Saved data entries:

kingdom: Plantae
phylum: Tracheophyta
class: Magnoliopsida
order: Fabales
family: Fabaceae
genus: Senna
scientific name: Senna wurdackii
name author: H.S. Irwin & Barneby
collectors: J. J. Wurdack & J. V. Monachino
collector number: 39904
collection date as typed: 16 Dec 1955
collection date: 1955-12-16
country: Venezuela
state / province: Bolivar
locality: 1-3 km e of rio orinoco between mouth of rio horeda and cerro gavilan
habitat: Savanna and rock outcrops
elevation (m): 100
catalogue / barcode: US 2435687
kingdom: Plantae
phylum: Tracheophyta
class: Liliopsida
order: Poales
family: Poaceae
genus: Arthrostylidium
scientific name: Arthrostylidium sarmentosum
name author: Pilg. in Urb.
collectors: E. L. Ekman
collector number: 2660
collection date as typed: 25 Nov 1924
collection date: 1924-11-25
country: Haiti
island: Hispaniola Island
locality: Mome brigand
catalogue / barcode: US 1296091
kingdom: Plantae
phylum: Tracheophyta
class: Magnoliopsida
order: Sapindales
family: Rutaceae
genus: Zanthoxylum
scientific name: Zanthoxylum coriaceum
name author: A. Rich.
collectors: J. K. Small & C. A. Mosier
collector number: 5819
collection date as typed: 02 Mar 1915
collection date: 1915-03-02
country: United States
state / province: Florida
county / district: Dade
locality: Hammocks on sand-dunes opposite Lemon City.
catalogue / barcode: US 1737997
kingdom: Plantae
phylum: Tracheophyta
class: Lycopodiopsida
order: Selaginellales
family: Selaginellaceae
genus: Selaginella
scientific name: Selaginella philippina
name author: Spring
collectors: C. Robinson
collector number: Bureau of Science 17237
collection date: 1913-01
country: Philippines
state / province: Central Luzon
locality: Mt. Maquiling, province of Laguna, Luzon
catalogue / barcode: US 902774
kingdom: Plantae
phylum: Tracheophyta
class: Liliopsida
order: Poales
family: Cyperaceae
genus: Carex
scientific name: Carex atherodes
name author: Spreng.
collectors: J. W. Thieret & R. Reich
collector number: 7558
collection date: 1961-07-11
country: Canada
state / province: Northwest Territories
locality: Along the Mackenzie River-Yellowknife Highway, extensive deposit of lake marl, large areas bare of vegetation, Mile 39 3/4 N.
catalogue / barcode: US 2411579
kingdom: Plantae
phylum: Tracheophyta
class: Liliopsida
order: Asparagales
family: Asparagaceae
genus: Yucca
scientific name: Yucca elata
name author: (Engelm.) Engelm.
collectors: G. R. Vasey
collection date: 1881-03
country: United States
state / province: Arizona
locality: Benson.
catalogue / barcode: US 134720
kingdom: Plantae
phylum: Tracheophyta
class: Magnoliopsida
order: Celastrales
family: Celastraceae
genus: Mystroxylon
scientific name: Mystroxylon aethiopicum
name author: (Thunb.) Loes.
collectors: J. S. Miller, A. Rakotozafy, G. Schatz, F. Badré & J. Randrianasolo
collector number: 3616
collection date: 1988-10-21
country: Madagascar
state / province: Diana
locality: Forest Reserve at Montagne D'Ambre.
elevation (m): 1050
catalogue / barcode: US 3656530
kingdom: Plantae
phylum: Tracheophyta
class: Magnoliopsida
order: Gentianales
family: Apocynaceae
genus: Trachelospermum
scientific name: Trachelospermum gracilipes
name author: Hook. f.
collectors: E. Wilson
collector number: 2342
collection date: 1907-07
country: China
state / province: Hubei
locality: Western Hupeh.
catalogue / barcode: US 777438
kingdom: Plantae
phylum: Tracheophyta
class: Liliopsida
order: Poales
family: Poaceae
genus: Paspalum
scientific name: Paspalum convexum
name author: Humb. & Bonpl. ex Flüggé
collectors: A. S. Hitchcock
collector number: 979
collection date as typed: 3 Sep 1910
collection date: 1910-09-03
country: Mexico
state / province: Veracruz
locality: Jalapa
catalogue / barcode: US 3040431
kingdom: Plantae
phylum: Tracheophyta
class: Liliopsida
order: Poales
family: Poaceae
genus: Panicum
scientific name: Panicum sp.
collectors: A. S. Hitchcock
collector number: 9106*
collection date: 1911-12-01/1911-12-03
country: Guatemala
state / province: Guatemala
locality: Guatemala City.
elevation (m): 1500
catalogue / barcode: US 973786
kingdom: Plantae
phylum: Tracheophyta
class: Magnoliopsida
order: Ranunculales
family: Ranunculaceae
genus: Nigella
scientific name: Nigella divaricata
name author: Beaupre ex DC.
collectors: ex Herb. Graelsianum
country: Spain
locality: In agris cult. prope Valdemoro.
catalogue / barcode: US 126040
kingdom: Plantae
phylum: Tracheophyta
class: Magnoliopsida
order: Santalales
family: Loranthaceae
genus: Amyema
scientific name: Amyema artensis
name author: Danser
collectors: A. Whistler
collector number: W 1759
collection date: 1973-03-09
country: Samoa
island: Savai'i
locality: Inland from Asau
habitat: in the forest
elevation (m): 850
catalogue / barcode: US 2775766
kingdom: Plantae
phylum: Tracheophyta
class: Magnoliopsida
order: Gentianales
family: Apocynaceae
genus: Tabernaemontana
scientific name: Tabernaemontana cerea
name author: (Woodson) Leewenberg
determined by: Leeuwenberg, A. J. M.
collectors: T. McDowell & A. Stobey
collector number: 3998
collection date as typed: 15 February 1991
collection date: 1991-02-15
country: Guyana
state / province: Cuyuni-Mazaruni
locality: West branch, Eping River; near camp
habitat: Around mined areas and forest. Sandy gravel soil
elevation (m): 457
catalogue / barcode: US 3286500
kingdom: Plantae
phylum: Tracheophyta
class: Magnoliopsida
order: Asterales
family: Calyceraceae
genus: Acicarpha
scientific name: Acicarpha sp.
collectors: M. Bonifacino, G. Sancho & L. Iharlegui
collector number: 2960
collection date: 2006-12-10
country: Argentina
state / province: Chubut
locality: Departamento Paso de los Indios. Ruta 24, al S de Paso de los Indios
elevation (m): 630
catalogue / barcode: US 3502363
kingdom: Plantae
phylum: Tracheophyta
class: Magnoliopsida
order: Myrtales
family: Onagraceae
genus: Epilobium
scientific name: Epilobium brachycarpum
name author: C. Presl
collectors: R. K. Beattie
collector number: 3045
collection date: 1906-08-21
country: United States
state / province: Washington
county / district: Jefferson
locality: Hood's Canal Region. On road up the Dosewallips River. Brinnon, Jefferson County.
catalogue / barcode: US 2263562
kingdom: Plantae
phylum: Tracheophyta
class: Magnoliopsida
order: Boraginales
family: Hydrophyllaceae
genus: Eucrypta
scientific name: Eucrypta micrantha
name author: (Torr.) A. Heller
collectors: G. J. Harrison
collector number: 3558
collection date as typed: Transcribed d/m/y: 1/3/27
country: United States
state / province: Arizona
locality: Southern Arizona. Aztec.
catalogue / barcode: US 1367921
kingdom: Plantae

TASK DESCRIPTION: Format every line above as a two-column CSV with the headers "field" and "value", one row per line. Put each field name and each value in its own quoted field, with any line breaks replaced by spaces.

TASK SOLUTION:
field,value
"kingdom:","Plantae"
"phylum:","Tracheophyta"
"class:","Magnoliopsida"
"order:","Fabales"
"family:","Fabaceae"
"genus:","Senna"
"scientific name:","Senna wurdackii"
"name author:","H.S. Irwin & Barneby"
"collectors:","J. J. Wurdack & J. V. Monachino"
"collector number:","39904"
"collection date as typed:","16 Dec 1955"
"collection date:","1955-12-16"
"country:","Venezuela"
"state / province:","Bolivar"
"locality:","1-3 km e of rio orinoco between mouth of rio horeda and cerro gavilan"
"habitat:","Savanna and rock outcrops"
"elevation (m):","100"
"catalogue / barcode:","US 2435687"
"kingdom:","Plantae"
"phylum:","Tracheophyta"
"class:","Liliopsida"
"order:","Poales"
"family:","Poaceae"
"genus:","Arthrostylidium"
"scientific name:","Arthrostylidium sarmentosum"
"name author:","Pilg. in Urb."
"collectors:","E. L. Ekman"
"collector number:","2660"
"collection date as typed:","25 Nov 1924"
"collection date:","1924-11-25"
"country:","Haiti"
"island:","Hispaniola Island"
"locality:","Mome brigand"
"catalogue / barcode:","US 1296091"
"kingdom:","Plantae"
"phylum:","Tracheophyta"
"class:","Magnoliopsida"
"order:","Sapindales"
"family:","Rutaceae"
"genus:","Zanthoxylum"
"scientific name:","Zanthoxylum coriaceum"
"name author:","A. Rich."
"collectors:","J. K. Small & C. A. Mosier"
"collector number:","5819"
"collection date as typed:","02 Mar 1915"
"collection date:","1915-03-02"
"country:","United States"
"state / province:","Florida"
"county / district:","Dade"
"locality:","Hammocks on sand-dunes opposite Lemon City."
"catalogue / barcode:","US 1737997"
"kingdom:","Plantae"
"phylum:","Tracheophyta"
"class:","Lycopodiopsida"
"order:","Selaginellales"
"family:","Selaginellaceae"
"genus:","Selaginella"
"scientific name:","Selaginella philippina"
"name author:","Spring"
"collectors:","C. Robinson"
"collector number:","Bureau of Science 17237"
"collection date:","1913-01"
"country:","Philippines"
"state / province:","Central Luzon"
"locality:","Mt. Maquiling, province of Laguna, Luzon"
"catalogue / barcode:","US 902774"
"kingdom:","Plantae"
"phylum:","Tracheophyta"
"class:","Liliopsida"
"order:","Poales"
"family:","Cyperaceae"
"genus:","Carex"
"scientific name:","Carex atherodes"
"name author:","Spreng."
"collectors:","J. W. Thieret & R. Reich"
"collector number:","7558"
"collection date:","1961-07-11"
"country:","Canada"
"state / province:","Northwest Territories"
"locality:","Along the Mackenzie River-Yellowknife Highway, extensive deposit of lake marl, large areas bare of vegetation, Mile 39 3/4 N."
"catalogue / barcode:","US 2411579"
"kingdom:","Plantae"
"phylum:","Tracheophyta"
"class:","Liliopsida"
"order:","Asparagales"
"family:","Asparagaceae"
"genus:","Yucca"
"scientific name:","Yucca elata"
"name author:","(Engelm.) Engelm."
"collectors:","G. R. Vasey"
"collection date:","1881-03"
"country:","United States"
"state / province:","Arizona"
"locality:","Benson."
"catalogue / barcode:","US 134720"
"kingdom:","Plantae"
"phylum:","Tracheophyta"
"class:","Magnoliopsida"
"order:","Celastrales"
"family:","Celastraceae"
"genus:","Mystroxylon"
"scientific name:","Mystroxylon aethiopicum"
"name author:","(Thunb.) Loes."
"collectors:","J. S. Miller, A. Rakotozafy, G. Schatz, F. Badré & J. Randrianasolo"
"collector number:","3616"
"collection date:","1988-10-21"
"country:","Madagascar"
"state / province:","Diana"
"locality:","Forest Reserve at Montagne D'Ambre."
"elevation (m):","1050"
"catalogue / barcode:","US 3656530"
"kingdom:","Plantae"
"phylum:","Tracheophyta"
"class:","Magnoliopsida"
"order:","Gentianales"
"family:","Apocynaceae"
"genus:","Trachelospermum"
"scientific name:","Trachelospermum gracilipes"
"name author:","Hook. f."
"collectors:","E. Wilson"
"collector number:","2342"
"collection date:","1907-07"
"country:","China"
"state / province:","Hubei"
"locality:","Western Hupeh."
"catalogue / barcode:","US 777438"
"kingdom:","Plantae"
"phylum:","Tracheophyta"
"class:","Liliopsida"
"order:","Poales"
"family:","Poaceae"
"genus:","Paspalum"
"scientific name:","Paspalum convexum"
"name author:","Humb. & Bonpl. ex Flüggé"
"collectors:","A. S. Hitchcock"
"collector number:","979"
"collection date as typed:","3 Sep 1910"
"collection date:","1910-09-03"
"country:","Mexico"
"state / province:","Veracruz"
"locality:","Jalapa"
"catalogue / barcode:","US 3040431"
"kingdom:","Plantae"
"phylum:","Tracheophyta"
"class:","Liliopsida"
"order:","Poales"
"family:","Poaceae"
"genus:","Panicum"
"scientific name:","Panicum sp."
"collectors:","A. S. Hitchcock"
"collector number:","9106*"
"collection date:","1911-12-01/1911-12-03"
"country:","Guatemala"
"state / province:","Guatemala"
"locality:","Guatemala City."
"elevation (m):","1500"
"catalogue / barcode:","US 973786"
"kingdom:","Plantae"
"phylum:","Tracheophyta"
"class:","Magnoliopsida"
"order:","Ranunculales"
"family:","Ranunculaceae"
"genus:","Nigella"
"scientific name:","Nigella divaricata"
"name author:","Beaupre ex DC."
"collectors:","ex Herb. Graelsianum"
"country:","Spain"
"locality:","In agris cult. prope Valdemoro."
"catalogue / barcode:","US 126040"
"kingdom:","Plantae"
"phylum:","Tracheophyta"
"class:","Magnoliopsida"
"order:","Santalales"
"family:","Loranthaceae"
"genus:","Amyema"
"scientific name:","Amyema artensis"
"name author:","Danser"
"collectors:","A. Whistler"
"collector number:","W 1759"
"collection date:","1973-03-09"
"country:","Samoa"
"island:","Savai'i"
"locality:","Inland from Asau"
"habitat:","in the forest"
"elevation (m):","850"
"catalogue / barcode:","US 2775766"
"kingdom:","Plantae"
"phylum:","Tracheophyta"
"class:","Magnoliopsida"
"order:","Gentianales"
"family:","Apocynaceae"
"genus:","Tabernaemontana"
"scientific name:","Tabernaemontana cerea"
"name author:","(Woodson) Leewenberg"
"determined by:","Leeuwenberg, A. J. M."
"collectors:","T. McDowell & A. Stobey"
"collector number:","3998"
"collection date as typed:","15 February 1991"
"collection date:","1991-02-15"
"country:","Guyana"
"state / province:","Cuyuni-Mazaruni"
"locality:","West branch, Eping River; near camp"
"habitat:","Around mined areas and forest. Sandy gravel soil"
"elevation (m):","457"
"catalogue / barcode:","US 3286500"
"kingdom:","Plantae"
"phylum:","Tracheophyta"
"class:","Magnoliopsida"
"order:","Asterales"
"family:","Calyceraceae"
"genus:","Acicarpha"
"scientific name:","Acicarpha sp."
"collectors:","M. Bonifacino, G. Sancho & L. Iharlegui"
"collector number:","2960"
"collection date:","2006-12-10"
"country:","Argentina"
"state / province:","Chubut"
"locality:","Departamento Paso de los Indios. Ruta 24, al S de Paso de los Indios"
"elevation (m):","630"
"catalogue / barcode:","US 3502363"
"kingdom:","Plantae"
"phylum:","Tracheophyta"
"class:","Magnoliopsida"
"order:","Myrtales"
"family:","Onagraceae"
"genus:","Epilobium"
"scientific name:","Epilobium brachycarpum"
"name author:","C. Presl"
"collectors:","R. K. Beattie"
"collector number:","3045"
"collection date:","1906-08-21"
"country:","United States"
"state / province:","Washington"
"county / district:","Jefferson"
"locality:","Hood's Canal Region. On road up the Dosewallips River. Brinnon, Jefferson County."
"catalogue / barcode:","US 2263562"
"kingdom:","Plantae"
"phylum:","Tracheophyta"
"class:","Magnoliopsida"
"order:","Boraginales"
"family:","Hydrophyllaceae"
"genus:","Eucrypta"
"scientific name:","Eucrypta micrantha"
"name author:","(Torr.) A. Heller"
"collectors:","G. J. Harrison"
"collector number:","3558"
"collection date as typed:","Transcribed d/m/y: 1/3/27"
"country:","United States"
"state / province:","Arizona"
"locality:","Southern Arizona. Aztec."
"catalogue / barcode:","US 1367921"
"kingdom:","Plantae"